- **WHAT IS EXPECTED**:
What you produce should be every line from the data that includes "прибыль".

- **DATASET**:
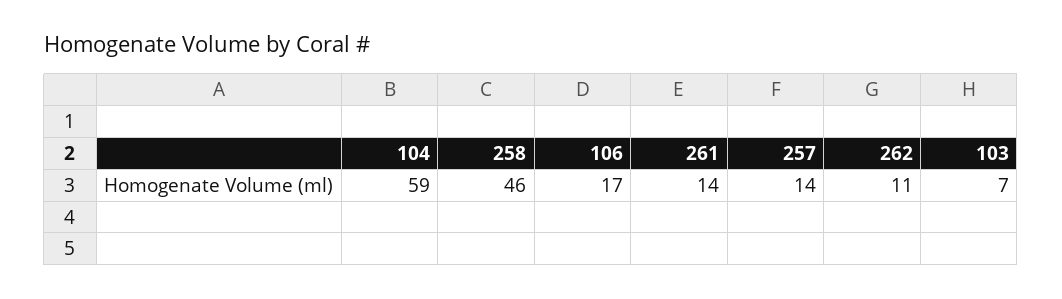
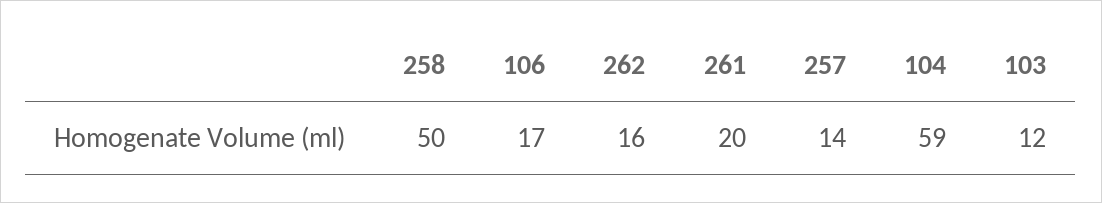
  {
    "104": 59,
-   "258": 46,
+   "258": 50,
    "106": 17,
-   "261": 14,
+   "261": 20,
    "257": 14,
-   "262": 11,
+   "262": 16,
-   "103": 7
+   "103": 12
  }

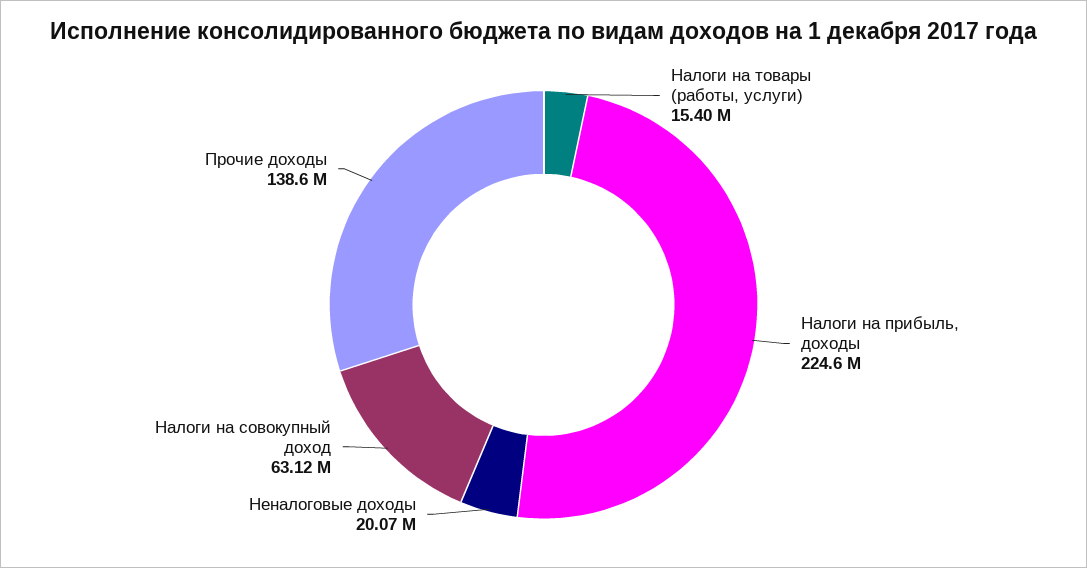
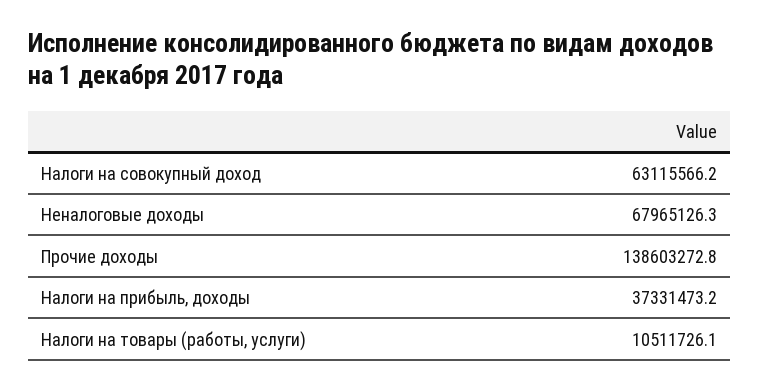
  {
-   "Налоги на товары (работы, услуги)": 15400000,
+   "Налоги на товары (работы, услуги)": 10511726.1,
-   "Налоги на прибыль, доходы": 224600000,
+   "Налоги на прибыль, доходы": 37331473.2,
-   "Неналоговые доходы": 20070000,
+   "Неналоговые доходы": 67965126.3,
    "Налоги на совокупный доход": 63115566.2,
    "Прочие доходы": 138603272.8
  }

* * *

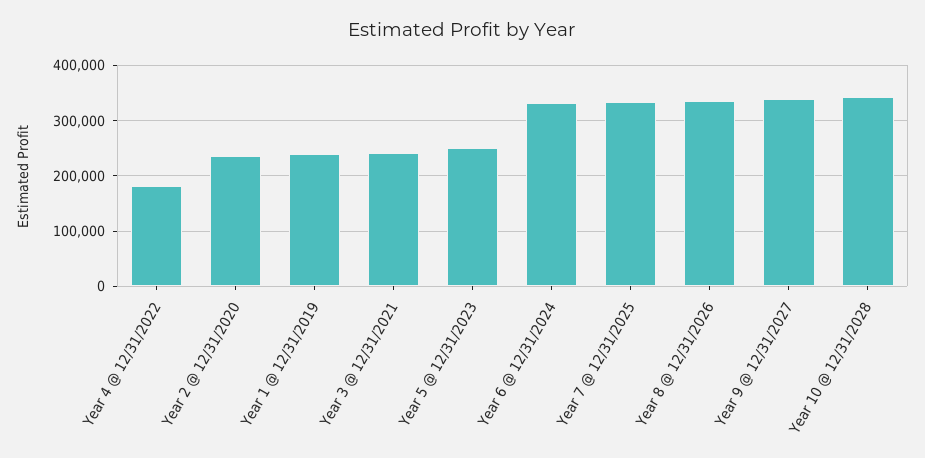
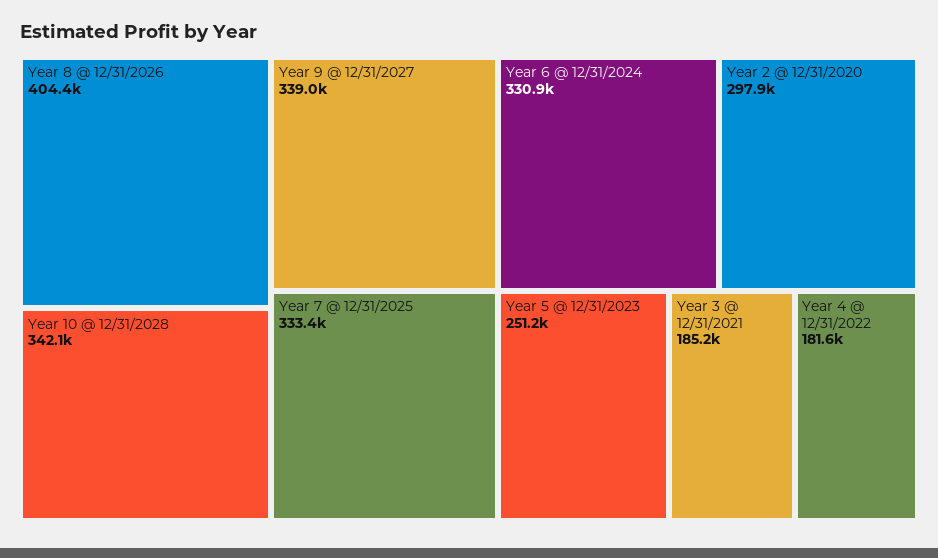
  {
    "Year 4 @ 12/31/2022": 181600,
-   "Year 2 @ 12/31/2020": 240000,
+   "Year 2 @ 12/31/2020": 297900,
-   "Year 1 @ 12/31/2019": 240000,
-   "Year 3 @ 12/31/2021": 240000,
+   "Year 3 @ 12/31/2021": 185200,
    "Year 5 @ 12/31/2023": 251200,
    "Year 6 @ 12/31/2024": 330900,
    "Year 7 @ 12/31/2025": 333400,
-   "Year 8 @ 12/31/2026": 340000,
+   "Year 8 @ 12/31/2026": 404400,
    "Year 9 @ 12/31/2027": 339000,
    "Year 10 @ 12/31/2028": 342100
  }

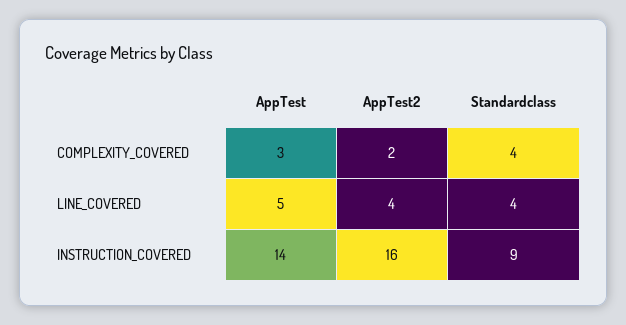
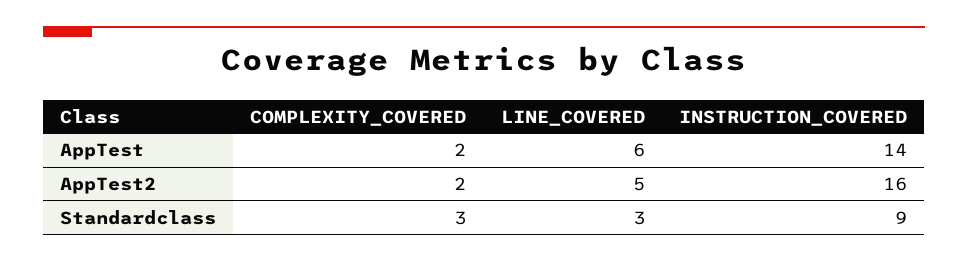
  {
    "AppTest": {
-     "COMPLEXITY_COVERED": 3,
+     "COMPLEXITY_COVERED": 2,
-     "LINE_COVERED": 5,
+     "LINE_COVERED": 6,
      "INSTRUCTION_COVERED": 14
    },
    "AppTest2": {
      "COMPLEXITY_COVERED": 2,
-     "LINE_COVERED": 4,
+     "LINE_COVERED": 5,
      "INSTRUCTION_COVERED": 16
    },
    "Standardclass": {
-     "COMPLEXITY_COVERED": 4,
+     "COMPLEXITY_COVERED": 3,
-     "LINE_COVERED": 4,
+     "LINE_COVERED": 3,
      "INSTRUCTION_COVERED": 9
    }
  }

- **ANSWER TO THE EXERCISE**:
-   "Налоги на прибыль, доходы": 224600000,
+   "Налоги на прибыль, доходы": 37331473.2,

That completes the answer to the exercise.